Jerusalem Tunnel Linked to Bible

Stefan Lovgren
for National Geographic News
September 11, 2003
Researchers using sophisticated radio-dating techniques have concluded that a tunnel running under ancient Jerusalem was indeed constructed around 700 B.C., during the reign of King Hezekiah, just as it is described in the Bible.

The tunnel, which is about 500 meters (550 yards) long, brings water from the Gihon Springs, located some 300 meters (330 yards) outside the walls of old Jerusalem, to the Siloan Pool inside the ancient city. It was built to protect the city's water supply during an Assyrian siege.

Structures described in the Bible are notoriously difficult to date. While some are poorly preserved or hard to identify, others are off limits to scientists because of political reasons. The age of the Jerusalem tunnel had been in dispute, with dissident scientists arguing it is not as old as the Bible suggests.

The new research should put those doubts to rest. The biblical text appears to present an accurate historical record of the tunnel's construction. It is one of the longest ancient water tunnels without intermediate shafts.

"The tunnel was a major technological achievement," said Amos Frumkin of the geography department at Hebrew University in Jerusalem, who led the research. "It's one of the most ancient structures that's still in use."


Scientifically linking the tunnel to the time of King Hezekiah, who ruled the Jewish kingdom from 727 B.C. to 697 B.C., was difficult because researchers had little archaeological evidence to work with.

An inscription written in ancient Hebrew, which was found at the lower entrance to the tunnel, describes how two groups of men dug the tunnel from different directions. Unlike other ancient inscriptions, however, this epitaph did not mention the king who commissioned the tunnel's construction.

Frumkin and his colleagues ignored the archaeological evidence altogether. Instead, they analyzed pieces of plants embedded in the floor of the tunnel. Since radiocarbon, which is found in all plants, disintegrates at a known rate, Frumkin was able to measure exactly when the plants died.

Using a similar radio-dating method to obtain a minimum age for the tunnel, the researchers also dated stalactites, which had formed inside it.

"We can constrain the age of the tunnel by analyzing things that grew before it was constructed and things that grew after it was built," said Frumkin. "We found that the tunnel is 2,700 years old, which corresponds with the Bible."

Saved by a Miracle

Scholars believe King Hezekiah commissioned the tunnel for security reasons to supply his subjects with water during an imminent siege by the Assyrians.

"The spring water comes out in the valley and not in the city," said Frumkin. "The ultimate solution was to bring the water into the city. The tunnel takes the water by gravitation down to a pool which is built inside the city."

The construction of the tunnel is described in detail in Kings and Chronicles in the Bible. Scholars have long debated its historical importance.

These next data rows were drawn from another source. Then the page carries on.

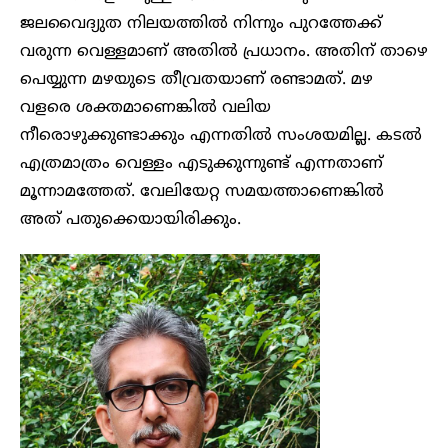
ജലവൈദ്യുത നിലയത്തിൽ നിന്നും പുറത്തേക്ക്
വരുന്ന വെള്ളമാണ് അതിൽ പ്രധാനം. അതിന് താഴെ
പെയ്യുന്ന മഴയുടെ തീവ്രതയാണ് രണ്ടാമത്. മഴ
വളരെ ശക്തമാണെങ്കിൽ വലിയ
നീരൊഴുക്കുണ്ടാക്കും എന്നതിൽ സംശയമില്ല. കടൽ
എത്രമാത്രം വെള്ളം എടുക്കുന്നുണ്ട് എന്നതാണ്
മൂന്നാമത്തേത്. വേലിയേറ്റ സമയത്താണെങ്കിൽ
അത് പതുക്കെയായിരിക്കും.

"In the Bible, the city [of Jerusalem] was saved by a miracle," said Hershel Shanks, editor of Biblical Archaeology Review. "However, the Bible does tell us that Hezekiah built this tunnel and apparently that is what enabled the Israelites to withstand the siege."

At one point, after the tunnel was built, the spring is believed to have been sealed to conceal it from the enemy. Most people only knew the Siloan Pool and lower end of the tunnel. It wasn't until the late Middle Ages when people walked into the tunnel that they found it was connected to the spring.

"We have known about the tunnel for a long time," said Frumkin, who began researching the tunnel while he was in high school in the late 1960s. "It just hasn't been dated."

Hard to Date

Modern equivalents of structures described in the Bible are hard to locate and date. Most sites are not associated with enough geographical information to be identified, and many structures have been destroyed during warfare. Others, like the Temple Mount in Jerusalem, are easily identified but impossible to study because of political reasons.

"The main problem is that we don't have a lot of material that can be dated," said Frumkin. "Unlike in archaeological dating, which relies on comparison of artifacts, it's very rare to have material available for radiometric dating."

There are still many structures described in the Bible, like some of the gates leading into ancient Jerusalem, that have not been dated.

"It's quite rare to be able to go into structures that were constructed thousands of years ago to try to understand the people who lived during this time," said Frumkin. "But if we can date the structure, we will be able to know if what is written in the Bible is real."

A summary of the research is described in today's issue of the science journal Nature.